According to the literature, there may be several specific features of functioning of ILC in hematologic cancers, which were demonstrated for acute myeloid leukemia and chronic lymphocytic leukemia [19]. Firstly, in such cases, the amount of ILC is smaller, and their functional activity weaker, which translates into a lower concentration of cytokines in the tumor microenvironment, and, as a result, suppression of the immune response. Secondly, activation of ILC 2 and polarization of the immune response towards T2 can boost the activity of suppressor cells. Thirdly, outside the tumor, in normal tissues, ILC maintain homeostasis and participate in tissue repair, including in the context of a graft-versus-host reaction, which is a common complication after allogeneic stem cell transplantation.

In this study, we found that in MM patients, despite the decreased relative content of "helper" ILC in PBMC, the ILC2 subpopulation count remained similar to that registered in healthy individuals. Consequently, such changes could have broken the ILC subpopulations balance, triggered growth of the proportion of ILC2 and direct the immune response towards T2, as well as cause the drop in the number of ILC1 that support the T1 type of immune response, which is most effective against tumor cells. It is known that polarization of the immune response towards T2 and weakening of the T1 immune response promote inactivation of anti-tumor immunity and thus boost tumor growth, a situation often observed in malignant neoplasm cases.

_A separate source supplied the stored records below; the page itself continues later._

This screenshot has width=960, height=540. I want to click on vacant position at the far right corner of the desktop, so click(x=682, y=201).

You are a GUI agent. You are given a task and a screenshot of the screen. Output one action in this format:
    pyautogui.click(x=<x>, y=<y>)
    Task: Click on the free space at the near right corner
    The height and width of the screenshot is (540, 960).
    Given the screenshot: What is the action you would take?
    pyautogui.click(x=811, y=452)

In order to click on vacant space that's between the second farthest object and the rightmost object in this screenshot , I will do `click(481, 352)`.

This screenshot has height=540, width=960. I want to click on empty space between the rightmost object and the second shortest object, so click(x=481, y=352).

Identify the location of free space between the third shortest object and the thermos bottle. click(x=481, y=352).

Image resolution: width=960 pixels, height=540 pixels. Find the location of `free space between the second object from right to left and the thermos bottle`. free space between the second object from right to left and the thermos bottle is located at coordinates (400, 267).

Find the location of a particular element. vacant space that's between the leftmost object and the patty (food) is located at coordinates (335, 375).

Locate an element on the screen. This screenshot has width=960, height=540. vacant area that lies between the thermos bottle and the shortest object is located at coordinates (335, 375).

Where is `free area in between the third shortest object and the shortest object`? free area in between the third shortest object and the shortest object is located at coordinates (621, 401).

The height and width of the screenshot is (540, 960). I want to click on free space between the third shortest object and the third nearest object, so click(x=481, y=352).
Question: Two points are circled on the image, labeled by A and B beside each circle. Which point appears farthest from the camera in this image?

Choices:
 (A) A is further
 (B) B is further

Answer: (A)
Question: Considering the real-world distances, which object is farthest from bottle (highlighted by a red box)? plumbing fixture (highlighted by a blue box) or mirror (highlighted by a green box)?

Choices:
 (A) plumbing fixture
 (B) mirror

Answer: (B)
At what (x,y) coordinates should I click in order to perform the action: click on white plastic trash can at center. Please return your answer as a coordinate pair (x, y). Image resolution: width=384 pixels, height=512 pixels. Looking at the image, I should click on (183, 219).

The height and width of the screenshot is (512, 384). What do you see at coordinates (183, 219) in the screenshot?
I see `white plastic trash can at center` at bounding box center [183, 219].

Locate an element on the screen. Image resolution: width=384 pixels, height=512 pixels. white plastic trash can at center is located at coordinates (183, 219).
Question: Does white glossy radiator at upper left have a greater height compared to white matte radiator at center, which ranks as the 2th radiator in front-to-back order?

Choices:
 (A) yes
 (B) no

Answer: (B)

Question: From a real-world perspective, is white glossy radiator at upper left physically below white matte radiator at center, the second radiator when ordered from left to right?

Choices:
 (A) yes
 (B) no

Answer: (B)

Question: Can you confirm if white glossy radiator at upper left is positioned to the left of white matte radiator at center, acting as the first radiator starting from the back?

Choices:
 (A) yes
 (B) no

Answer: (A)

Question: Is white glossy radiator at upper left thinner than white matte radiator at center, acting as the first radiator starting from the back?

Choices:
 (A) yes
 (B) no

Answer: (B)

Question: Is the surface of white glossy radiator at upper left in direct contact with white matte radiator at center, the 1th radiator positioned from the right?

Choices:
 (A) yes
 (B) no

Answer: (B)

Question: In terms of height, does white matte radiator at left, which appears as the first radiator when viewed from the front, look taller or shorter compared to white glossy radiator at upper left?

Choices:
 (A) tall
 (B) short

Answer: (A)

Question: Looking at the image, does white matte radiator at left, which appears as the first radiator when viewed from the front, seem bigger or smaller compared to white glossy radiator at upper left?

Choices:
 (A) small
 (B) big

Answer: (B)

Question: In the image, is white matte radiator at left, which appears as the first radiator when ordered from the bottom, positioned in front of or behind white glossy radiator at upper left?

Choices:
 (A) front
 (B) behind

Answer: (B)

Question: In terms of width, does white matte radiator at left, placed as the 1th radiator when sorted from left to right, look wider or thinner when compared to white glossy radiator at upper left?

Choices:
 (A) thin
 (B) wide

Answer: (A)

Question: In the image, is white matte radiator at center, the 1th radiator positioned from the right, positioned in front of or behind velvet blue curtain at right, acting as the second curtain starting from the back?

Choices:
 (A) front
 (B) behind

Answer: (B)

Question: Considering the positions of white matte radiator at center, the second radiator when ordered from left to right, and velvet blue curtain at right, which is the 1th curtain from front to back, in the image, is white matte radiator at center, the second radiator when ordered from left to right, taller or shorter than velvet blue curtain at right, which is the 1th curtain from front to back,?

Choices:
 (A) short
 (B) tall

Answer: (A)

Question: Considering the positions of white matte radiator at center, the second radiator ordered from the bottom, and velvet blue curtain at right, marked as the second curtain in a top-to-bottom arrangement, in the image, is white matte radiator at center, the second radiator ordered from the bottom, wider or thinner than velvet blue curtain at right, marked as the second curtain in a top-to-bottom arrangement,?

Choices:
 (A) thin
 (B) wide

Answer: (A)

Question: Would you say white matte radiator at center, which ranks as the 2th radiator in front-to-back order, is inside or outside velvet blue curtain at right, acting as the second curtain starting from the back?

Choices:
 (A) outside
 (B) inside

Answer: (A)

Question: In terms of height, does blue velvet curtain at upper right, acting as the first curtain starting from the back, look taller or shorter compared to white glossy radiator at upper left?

It should also be noted that our results are consistent with the reported growth of the level of T2 cytokines in MM patients [18]. In addition, with monoclonal gammopathy of undetermined significance (MGUS) in the background, which precedes MM, the peripheral blood level of ILC2 is increased [20]. Bone marrow level of ILC1 is known to grow MGUS cases, but the functional activity of ILC1 and ILC2 determined by the intracellular cytokine content goes down. In our study, MM also triggered a drop of the share of ILC2 cells capable of presenting the antigen. Other authors have demonstrated a decrease in the proportion of ILC2 among peripheral blood Lin–CD127⁺ cells [21], which may be due to differences between patient groups, since this study included patients with a fresh diagnosis before start of the therapy. At the same time, functional properties of peripheral blood ILC2 in patients with MGUS and MM were different from those in conditionally healthy individuals: the former had these cells developing cytotoxic activity against tumor cells. It is possible that such changes are associated with the differentiation of ILC2 into ILC1-like cells in MM patients [23], and the antitumor activity of such cells, on the one hand, may increase due to the polarization of the immune response towards T1 and the development of cytotoxic activity, and on the other hand, may be impaired in hematologic cancers, acute myeloblastic leukemia in particular.

CONCLUSIONS

Thus, MM patients exhibit changing ILC subpopulations composition, with ILC2 share growing and promoting polarization towards T2-type immune response. We have also shown that HLA-DR expression on the surface of the ILC2 cell membrane decreases, which lowers the ability to activate the immune response. Therefore, it is interesting to further study the mechanisms and features of polarization of the immune response, with one of such studies designed to comprehensively evaluate of production of T1/T2/T17 cytokines by various populations of regulatory cells in the cases of MM and other hematologic cancers. In addition, the search for potential targets for targeted therapy in MM patients remains relevant.